NCPA - National Center for Policy Analysis


January 22, 2008

As the debate over the residency status of the nation's estimated 12 million illegal immigrants boils, another battle is simmering over what -- if any -- benefits they deserve while they're here, says USA Today.

Some of the most heated arguments on the issue focus on health care, where one thing is clear -- undocumented immigrants are driving up the number of people without health insurance:

  • The Pew Hispanic Center estimates that 59 percent of the nation's illegal immigrants are uninsured, compared with 25 percent of legal immigrants and 14 percent of U.S. citizens.
  • Illegal immigrants represent about 15 percent of the nation's 47 million uninsured people -- and about 30 percent of the increase since 1980.

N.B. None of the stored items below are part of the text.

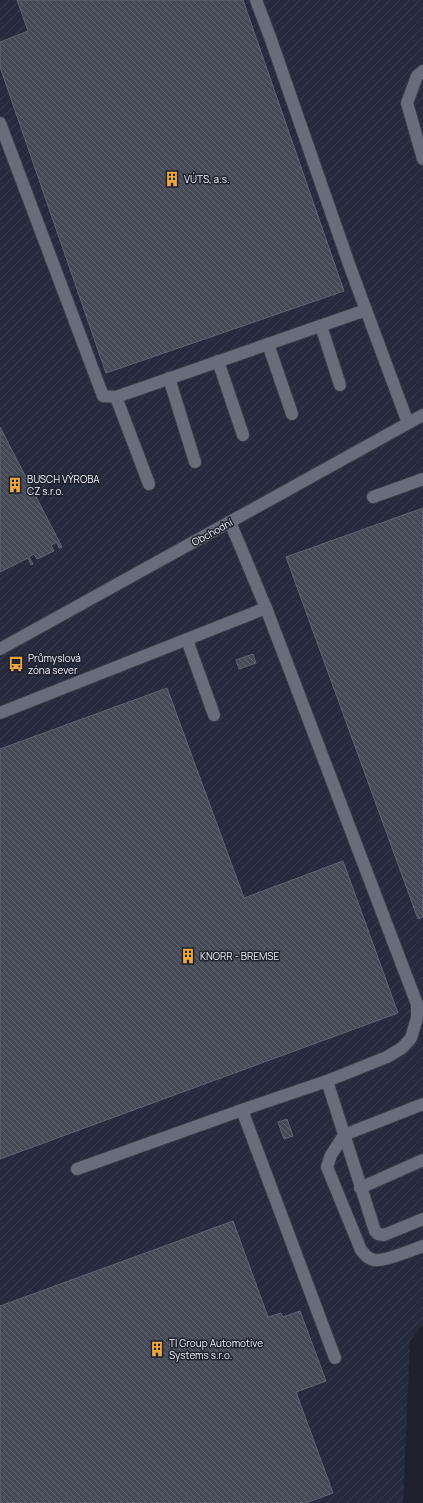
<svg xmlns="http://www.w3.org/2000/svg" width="423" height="1503" viewBox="0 0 423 1503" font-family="Manrope,sans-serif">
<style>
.industrial{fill:url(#industrial-furrows)}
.building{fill:url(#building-back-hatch);stroke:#616574}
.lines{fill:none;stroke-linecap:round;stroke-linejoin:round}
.minor-casing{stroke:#3b3e48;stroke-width:14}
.minor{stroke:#686d7b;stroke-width:12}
.labels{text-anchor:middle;stroke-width:3;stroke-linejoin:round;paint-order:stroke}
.poi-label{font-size:10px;fill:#f1f4fc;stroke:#1e212d;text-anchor:start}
.street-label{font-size:10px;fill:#f1f4fc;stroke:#1e212d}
</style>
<defs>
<pattern id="industrial-furrows" width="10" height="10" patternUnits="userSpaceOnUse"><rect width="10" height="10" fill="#252a3c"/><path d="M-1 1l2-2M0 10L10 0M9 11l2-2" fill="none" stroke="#3a3f4f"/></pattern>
<pattern id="building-back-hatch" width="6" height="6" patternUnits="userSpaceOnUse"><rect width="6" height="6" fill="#464a57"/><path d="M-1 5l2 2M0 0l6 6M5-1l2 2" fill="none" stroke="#616570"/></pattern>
</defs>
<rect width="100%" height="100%" fill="#1e212d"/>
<!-- industrial -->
<path class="industrial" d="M0,0H423V1324L410,1341L403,1503H0Z"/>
<!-- building -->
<g class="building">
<path d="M17,0H243L344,291L106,373L0,67V42L28,31Z"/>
<path d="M0,427L62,547L59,548L57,542L51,545L54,551L37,559L34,554L29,557L33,564L31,565L28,558L0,572Z"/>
<path d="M423,508V917L418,919L286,557Z"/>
<path d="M253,654L256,663L239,669L236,660Z"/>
<path d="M167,688L244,898L343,861L398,1013L0,1159V749Z"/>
<path d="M287,1119L293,1136L284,1139L278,1122Z"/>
<path d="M233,1221L268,1317L281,1313L283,1317L300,1311L326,1381L296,1392L333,1493L306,1503H0V1306Z"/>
</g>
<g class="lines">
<defs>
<g id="minor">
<path d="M256,0L270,37L350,267L408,423"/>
<path d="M423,71L417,76L407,103L423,159"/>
<path d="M0,123L103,396L116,397L366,310"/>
<path d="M321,326L340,385"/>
<path d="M268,344L292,414"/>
<path d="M218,361L243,435"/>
<path d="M169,378L195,462"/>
<path d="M116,397L149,484"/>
<path d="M373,497L423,479"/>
<path d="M187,640L214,715"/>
<path d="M0,649L423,415"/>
<path d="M0,713L266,608"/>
<path d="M327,1081L375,1231L378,1234L384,1235L423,1219"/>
<path d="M423,1104L344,1135L331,1155L327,1167L361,1250C365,1255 368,1259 374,1260C383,1262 412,1250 423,1246"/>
<path d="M242,1110L335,1358"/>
<path d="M77,1169L242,1110L327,1081L387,1057L402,1048L411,1038L417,1018V1004L266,608L230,522"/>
<path d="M360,1188L423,1160"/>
</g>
</defs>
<!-- minor casing -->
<use href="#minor" class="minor-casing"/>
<!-- minor -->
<use href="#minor" class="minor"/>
</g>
<!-- icons -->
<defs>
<symbol id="building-bare" viewBox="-9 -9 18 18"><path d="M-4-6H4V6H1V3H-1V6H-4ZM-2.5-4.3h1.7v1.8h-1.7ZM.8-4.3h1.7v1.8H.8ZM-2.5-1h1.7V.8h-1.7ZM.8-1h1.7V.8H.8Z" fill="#eea83c" stroke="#1e212d" stroke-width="2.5" paint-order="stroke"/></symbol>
<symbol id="bus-bare" viewBox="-9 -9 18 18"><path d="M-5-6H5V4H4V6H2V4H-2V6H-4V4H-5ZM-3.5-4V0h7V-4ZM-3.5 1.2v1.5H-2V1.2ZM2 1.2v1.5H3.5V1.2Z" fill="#eea83c" stroke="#1e212d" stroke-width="2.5" paint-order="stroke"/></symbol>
</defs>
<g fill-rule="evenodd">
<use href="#building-bare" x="161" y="168" width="22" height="22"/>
<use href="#building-bare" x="4" y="474" width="22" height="22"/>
<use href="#bus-bare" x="5" y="653" width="22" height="22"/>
<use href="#building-bare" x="177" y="945" width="22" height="22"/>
<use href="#building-bare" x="146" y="1338" width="22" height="22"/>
</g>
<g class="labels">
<!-- poi labels -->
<g class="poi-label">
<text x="184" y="183">VÚTS, a.s.</text>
<text x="27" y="483">BUSCH VÝROBA<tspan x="27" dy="12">CZ s.r.o.</tspan></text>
<text x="28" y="662">Průmyslová<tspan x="28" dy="12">zóna sever</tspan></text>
<text x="200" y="960">KNORR - BREMSE</text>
<text x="169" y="1347">TI Group Automotive<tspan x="169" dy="12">Systems s.r.o.</tspan></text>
</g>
<!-- street labels -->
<g class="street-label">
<text transform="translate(212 532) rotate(-29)" y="4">Obchodní</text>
</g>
</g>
</svg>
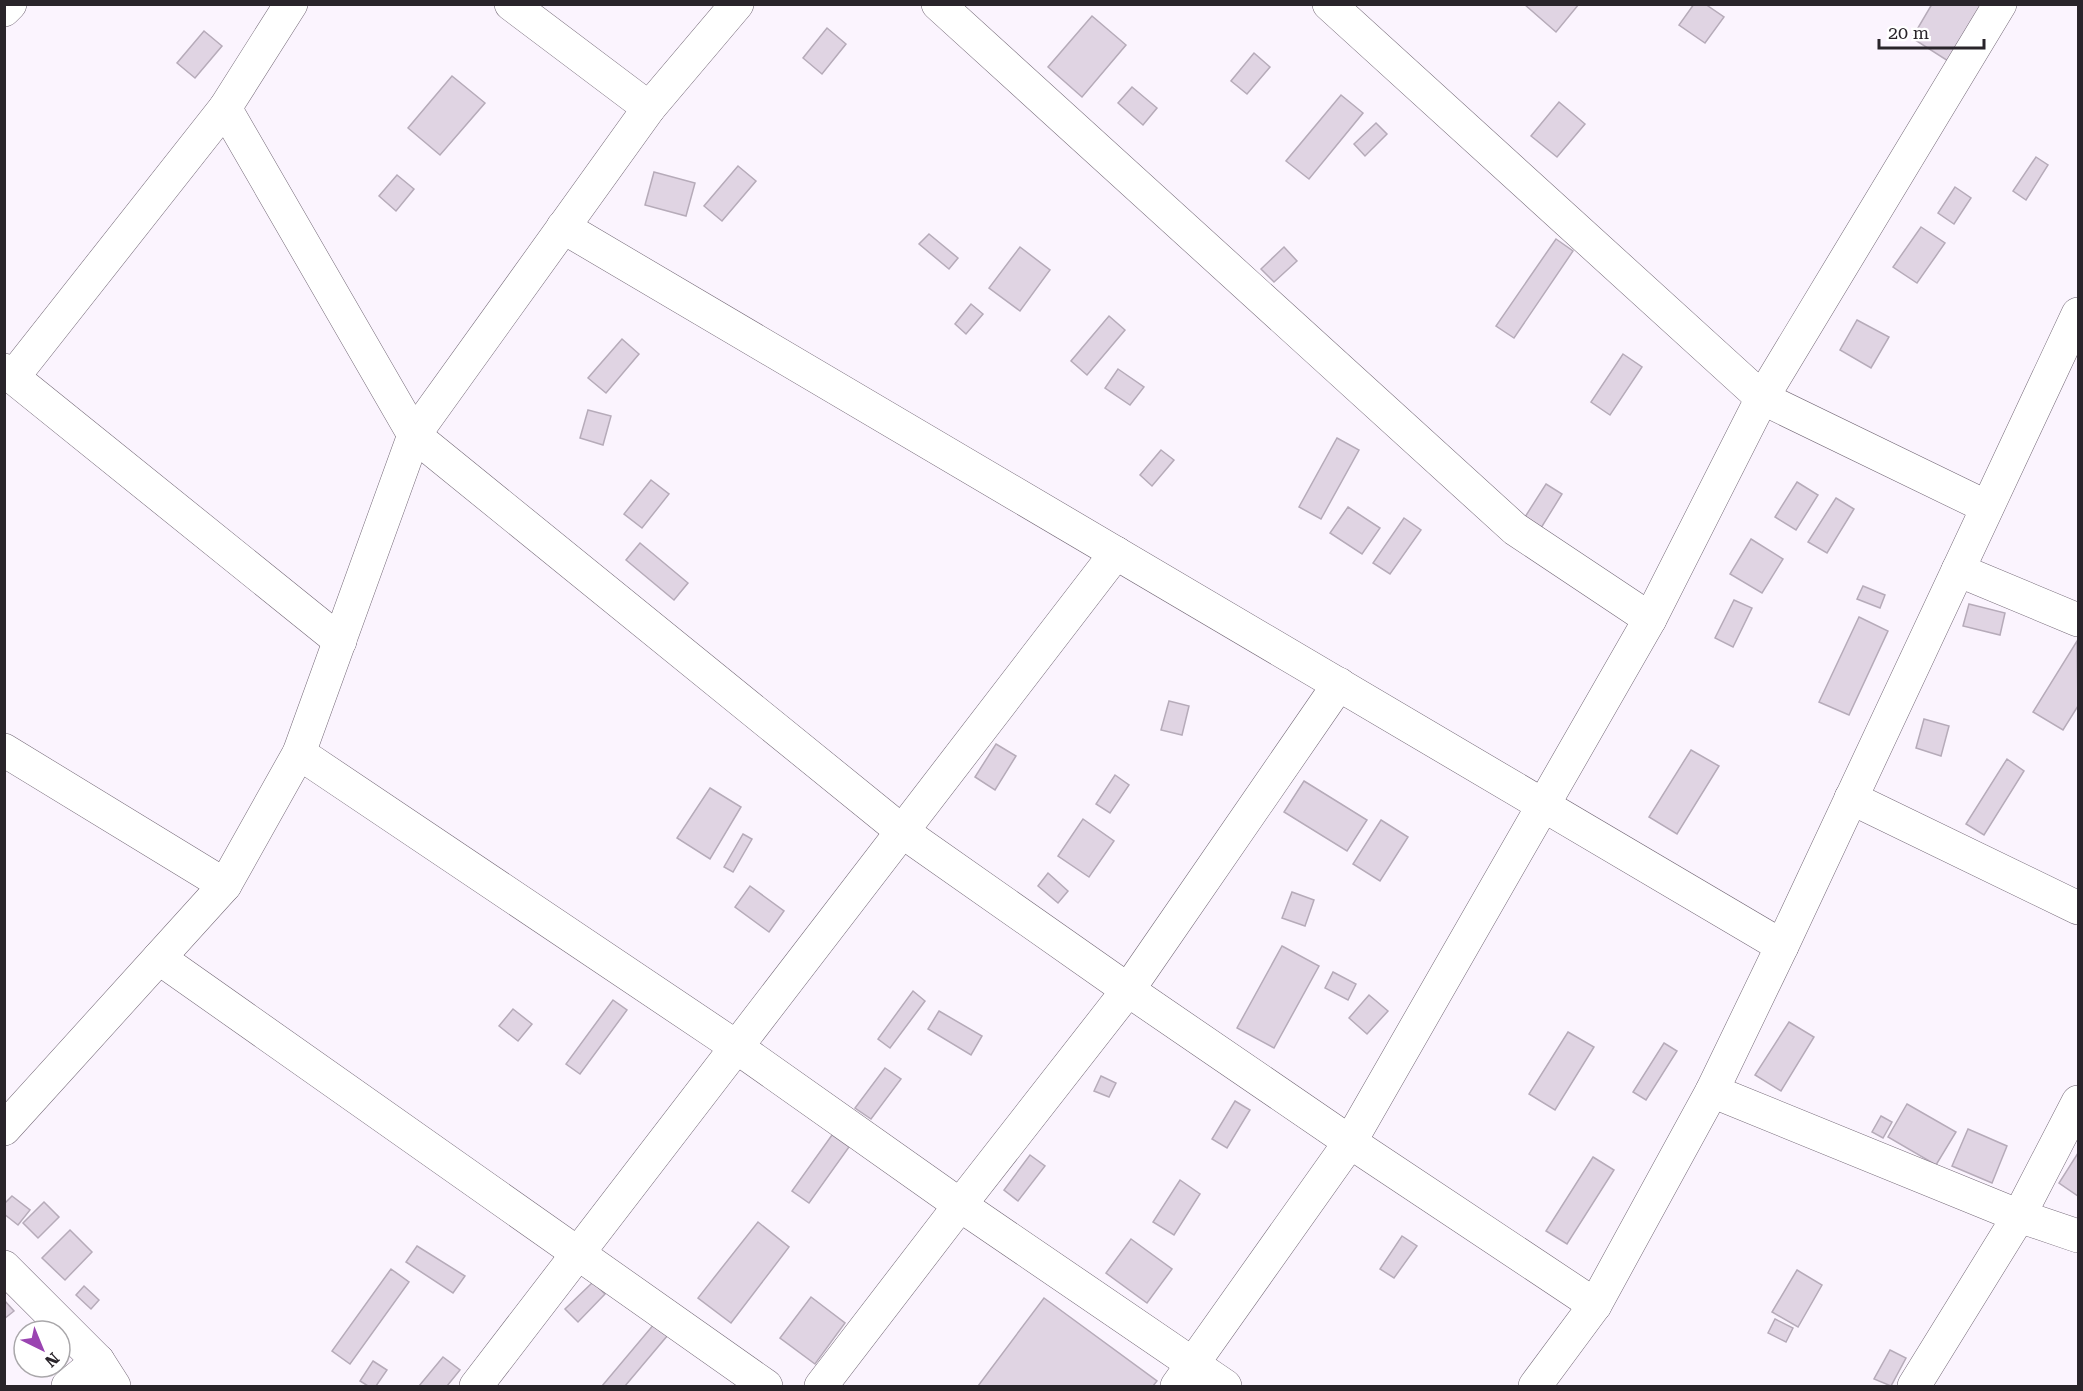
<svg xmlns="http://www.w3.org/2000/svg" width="2083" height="1391" font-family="'Roboto Serif',serif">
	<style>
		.building { fill: #e0d4e3; stroke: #b6abb9; stroke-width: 1.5 }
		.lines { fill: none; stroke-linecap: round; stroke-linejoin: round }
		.street-casing { stroke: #746977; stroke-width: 34 }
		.street { stroke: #fff; stroke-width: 33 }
	</style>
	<rect width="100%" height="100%" fill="#fbf4fe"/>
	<g class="building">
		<path d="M1524 4H1579L1556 32Z"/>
		<path d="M1694 4H1705L1724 17 1705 43 1679 25Z"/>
		<path d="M1932 4H1983L1948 61 1912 38Z"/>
		<path d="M1092 16 1126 45 1082 97 1048 67Z"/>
		<path d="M827 28 846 44 822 74 803 58Z"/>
		<path d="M204 31 222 46 195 78 177 63Z"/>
		<path d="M1254 53 1270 67 1247 94 1231 81Z"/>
		<path d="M452 76 485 103 440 155 408 128Z"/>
		<path d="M1132 87 1157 108 1143 125 1118 103Z"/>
		<path d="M1341 95 1363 113 1309 179 1286 161Z"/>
		<path d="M1559 102 1585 124 1557 157 1531 136Z"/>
		<path d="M1376 123 1387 134 1365 156 1354 144Z"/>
		<path d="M2036 157 2048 165 2026 200 2013 191Z"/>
		<path d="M738 166 756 181 722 221 704 206Z"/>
		<path d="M654 172 695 183 686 216 645 205Z"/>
		<path d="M397 175 414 189 396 211 379 196Z"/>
		<path d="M1955 187 1971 198 1954 224 1938 213Z"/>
		<path d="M1921 227 1945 243 1917 283 1893 267Z"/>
		<path d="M929 234 958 258 949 269 919 244Z"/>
		<path d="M1556 239 1573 251 1514 338 1496 326Z"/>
		<path d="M1020 247 1050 270 1020 311 989 288Z"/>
		<path d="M1284 247 1297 261 1274 282 1261 269Z"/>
		<path d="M971 304 983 314 966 334 955 324Z"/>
		<path d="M1109 316 1125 330 1087 375 1071 361Z"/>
		<path d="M1857 320 1889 337 1871 368 1840 350Z"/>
		<path d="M622 339 639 354 606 393 588 378Z"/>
		<path d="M1623 354 1642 367 1610 415 1591 402Z"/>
		<path d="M1118 369 1144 387 1130 405 1105 388Z"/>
		<path d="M588 410 611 416 603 445 580 438Z"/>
		<path d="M1337 438 1359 450 1321 519 1299 507Z"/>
		<path d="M1161 450 1174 460 1152 486 1140 475Z"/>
		<path d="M651 480 669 494 642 528 624 514Z"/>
		<path d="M1797 482 1818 495 1796 530 1775 517Z"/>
		<path d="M1546 484 1562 494 1541 528 1525 517Z"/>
		<path d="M1836 498 1854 509 1827 553 1808 542Z"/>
		<path d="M1348 507 1380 528 1362 554 1330 533Z"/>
		<path d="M1404 518 1421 530 1390 574 1373 563Z"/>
		<path d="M1751 539 1783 559 1762 593 1730 574Z"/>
		<path d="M640 543 688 583 674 600 626 560Z"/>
		<path d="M1863 586 1885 595 1880 608 1857 599Z"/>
		<path d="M1734 600 1752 608 1733 647 1715 638Z"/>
		<path d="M1969 604 2005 613 2000 635 1963 626Z"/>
		<path d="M1859 617 1888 631 1849 715 1819 702Z"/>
		<path d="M2077 641 2078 706 2063 730 2033 712Z"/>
		<path d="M1169 701 1189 706 1182 735 1161 730Z"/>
		<path d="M1924 719 1949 726 1941 756 1916 748Z"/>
		<path d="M996 744 1016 756 995 790 975 777Z"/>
		<path d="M1691 750 1719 766 1677 834 1649 817Z"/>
		<path d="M2007 759 2024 771 1984 835 1966 824Z"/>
		<path d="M1115 775 1129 785 1110 813 1096 804Z"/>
		<path d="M1304 781 1367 820 1347 851 1284 812Z"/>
		<path d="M710 788 741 807 710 859 677 838Z"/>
		<path d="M1083 819 1114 841 1089 877 1058 856Z"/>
		<path d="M1381 820 1408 837 1380 881 1353 864Z"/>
		<path d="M743 834 752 839 733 872 724 867Z"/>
		<path d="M1048 873 1068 891 1058 903 1038 886Z"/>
		<path d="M750 886 784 911 769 932 735 907Z"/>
		<path d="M1292 892 1314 900 1305 926 1282 918Z"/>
		<path d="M1282 946 1319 966 1274 1048 1237 1028Z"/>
		<path d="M1333 972 1356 984 1348 1000 1325 988Z"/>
		<path d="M913 991 925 1001 890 1048 878 1039Z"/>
		<path d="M1369 995 1388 1011 1367 1034 1349 1018Z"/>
		<path d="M613 1000 627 1010 580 1074 566 1064Z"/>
		<path d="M513 1009 532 1024 518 1041 499 1026Z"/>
		<path d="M939 1011 982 1036 971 1055 928 1029Z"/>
		<path d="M1789 1022 1814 1037 1781 1091 1755 1075Z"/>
		<path d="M1568 1032 1594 1047 1555 1110 1529 1094Z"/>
		<path d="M1664 1043 1677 1051 1646 1100 1633 1092Z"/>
		<path d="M885 1068 901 1079 871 1119 855 1108Z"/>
		<path d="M1101 1076 1116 1083 1109 1097 1094 1091Z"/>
		<path d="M1235 1101 1250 1110 1227 1148 1212 1139Z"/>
		<path d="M1907 1104 1956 1132 1936 1165 1888 1137Z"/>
		<path d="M1881 1116 1892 1122 1883 1138 1872 1132Z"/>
		<path d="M1968 1129 2007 1146 1992 1183 1952 1166Z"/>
		<path d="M832 1135 849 1147 809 1203 792 1191Z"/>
		<path d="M2078 1153V1196L2059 1183Z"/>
		<path d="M1030 1155 1045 1166 1018 1201 1004 1190Z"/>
		<path d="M1593 1157 1614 1170 1567 1244 1546 1231Z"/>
		<path d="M1180 1180 1200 1194 1174 1235 1153 1222Z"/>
		<path d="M12 1196 30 1210 18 1225 4 1214V1204Z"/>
		<path d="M44 1202 59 1217 38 1238 23 1223Z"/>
		<path d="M758 1222 789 1247 731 1323 698 1298Z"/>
		<path d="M70 1230 92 1252 65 1280 42 1258Z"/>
		<path d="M1402 1236 1417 1246 1394 1278 1380 1269Z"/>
		<path d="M1131 1239 1172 1269 1147 1303 1106 1273Z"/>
		<path d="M417 1246 465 1276 453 1293 406 1262Z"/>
		<path d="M391 1269 409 1282 350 1364 332 1351Z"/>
		<path d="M1797 1270 1822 1285 1798 1327 1772 1312Z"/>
		<path d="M593 1282 605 1294 578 1322 565 1309Z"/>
		<path d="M84 1286 99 1300 91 1309 76 1295Z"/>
		<path d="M811 1297 845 1323 815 1364 780 1338Z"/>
		<path d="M1044 1298 1157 1381 1153 1386H978Z"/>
		<path d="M4 1300 14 1311 4 1319Z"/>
		<path d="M660 1317 673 1329 625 1386H602Z"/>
		<path d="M1775 1319 1793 1328 1786 1342 1768 1333Z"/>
		<path d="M1890 1350 1906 1358 1891 1386 1874 1379Z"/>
		<path d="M443 1357 460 1370 447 1386H419Z"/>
		<path d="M373 1361 387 1370 376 1386H368L360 1381Z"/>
	</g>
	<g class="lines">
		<g class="street-casing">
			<g id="street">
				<path d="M511 4 649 108"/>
				<path d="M938 4 1515 529 1650 619"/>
				<path d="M1329 4 1762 398 1987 507"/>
				<path d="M4 10 10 4"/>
				<path d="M225 108 414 435 903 832 1128 990 1350 1142 1595 1305"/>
				<path d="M563 227 1782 946"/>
				<path d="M4 370 340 641"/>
				<path d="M13 377 225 108 291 4"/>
				<path d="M1958 570 2078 620"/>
				<path d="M4 750 225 885"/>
				<path d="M299 753 738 1048 960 1205 1225 1386"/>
				<path d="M1851 798 2078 908"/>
				<path d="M159 958 766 1386"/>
				<path d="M1712 1091 2019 1216 2078 1236"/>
				<path d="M4 1129 225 885 299 753 414 435 649 108 737 4"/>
				<path d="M4 1267 98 1361 114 1386"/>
				<path d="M68 1386 98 1361"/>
				<path d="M476 1386 1116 553"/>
				<path d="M821 1386 960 1205 1128 990 1339 684"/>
				<path d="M1177 1386 1350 1142 1650 619 1762 398 2000 4"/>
				<path d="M1535 1386 1595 1305 1712 1091 1782 946 2078 314"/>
				<path d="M1914 1386 2019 1216 2078 1102"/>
			</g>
		</g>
		<use href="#street" class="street"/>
	</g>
	<rect width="2083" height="1391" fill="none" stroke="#29242a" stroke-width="12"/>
	<g transform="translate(42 1349) rotate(137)"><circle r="28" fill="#ffffff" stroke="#a9a7aa" stroke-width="1.5"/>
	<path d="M0-4.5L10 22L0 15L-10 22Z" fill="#9a44b1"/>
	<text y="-9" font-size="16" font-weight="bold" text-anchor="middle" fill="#29242a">N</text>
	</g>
	<path d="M1879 39v9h105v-9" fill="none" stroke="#29242a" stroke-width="3"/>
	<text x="1888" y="39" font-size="18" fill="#29242a" stroke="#ffffff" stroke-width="4.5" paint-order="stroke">20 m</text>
</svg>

Opponents of illegal immigration see health care as a benefit that illegal immigrants don't deserve -- and that taxpayers can't afford.  Consider:

  • Illegal immigrants make up less than 5 percent of the cost in most states, but closer to 10 percent in some California counties.
  • In 2000, counties along the Mexican border lost more than $800 million in health care services for which they were not paid; about 25 percent of that went to care for illegal immigrants.
  • From 2001 to 2004, spending for emergency Medicaid for illegal immigrants rose by 28 percent in North Carolina
  • Some states, including New York, Illinois and Washington, as well as several California counties, cover illegal immigrant children with state tax dollars.

For hospitals, "the burden of the uninsured immigrant is huge," says Jeff Spade, vice president of the North Carolina Hospital Association.  "It's exploded the amount of work that they have to do."